PROBLEM STATEMENT. Taking the line with "Los resultados del grupo" as the first and the line with "les devuelven aranceles" as the last, set down exactly every line in that range from the entries below, and no more.

MATERIAL PROVIDED.
---
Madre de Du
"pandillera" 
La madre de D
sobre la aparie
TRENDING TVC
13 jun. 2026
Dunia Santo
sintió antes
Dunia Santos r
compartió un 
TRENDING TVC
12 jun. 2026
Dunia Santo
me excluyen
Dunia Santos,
---
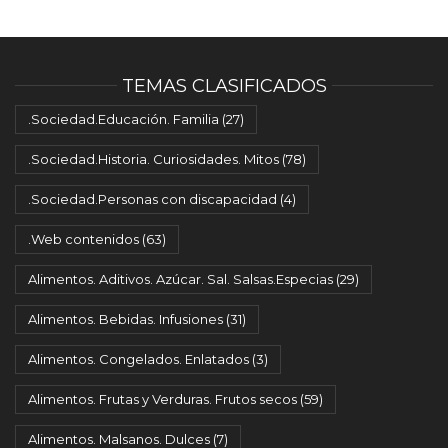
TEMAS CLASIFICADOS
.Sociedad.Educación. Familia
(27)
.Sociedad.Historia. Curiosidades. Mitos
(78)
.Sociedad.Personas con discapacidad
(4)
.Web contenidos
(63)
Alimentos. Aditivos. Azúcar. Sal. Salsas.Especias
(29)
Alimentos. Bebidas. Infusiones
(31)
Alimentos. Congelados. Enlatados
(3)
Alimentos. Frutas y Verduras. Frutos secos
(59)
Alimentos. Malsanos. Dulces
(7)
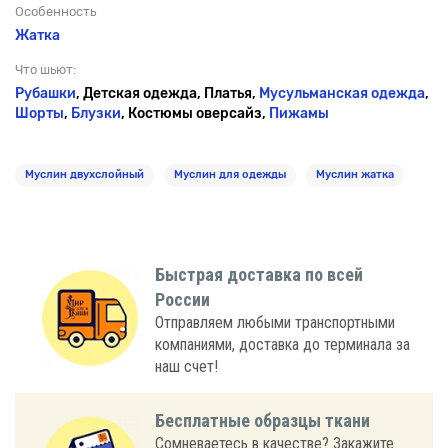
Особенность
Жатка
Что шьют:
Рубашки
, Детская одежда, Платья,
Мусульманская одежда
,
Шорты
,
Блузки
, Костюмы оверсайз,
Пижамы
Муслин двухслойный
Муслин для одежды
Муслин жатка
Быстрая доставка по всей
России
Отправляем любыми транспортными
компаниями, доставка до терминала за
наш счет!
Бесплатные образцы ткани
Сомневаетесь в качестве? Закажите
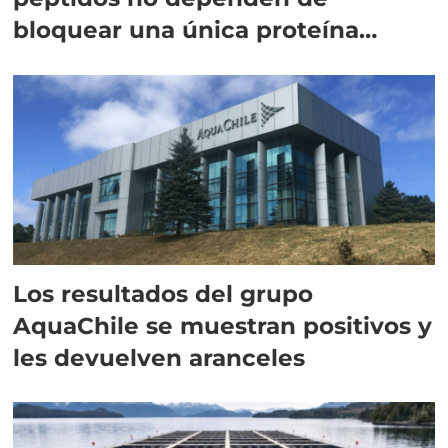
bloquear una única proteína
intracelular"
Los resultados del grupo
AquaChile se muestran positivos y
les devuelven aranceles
---
RESPONSE TO THE EXERCISE.
Los resultados del grupo
AquaChile se muestran positivos y
les devuelven aranceles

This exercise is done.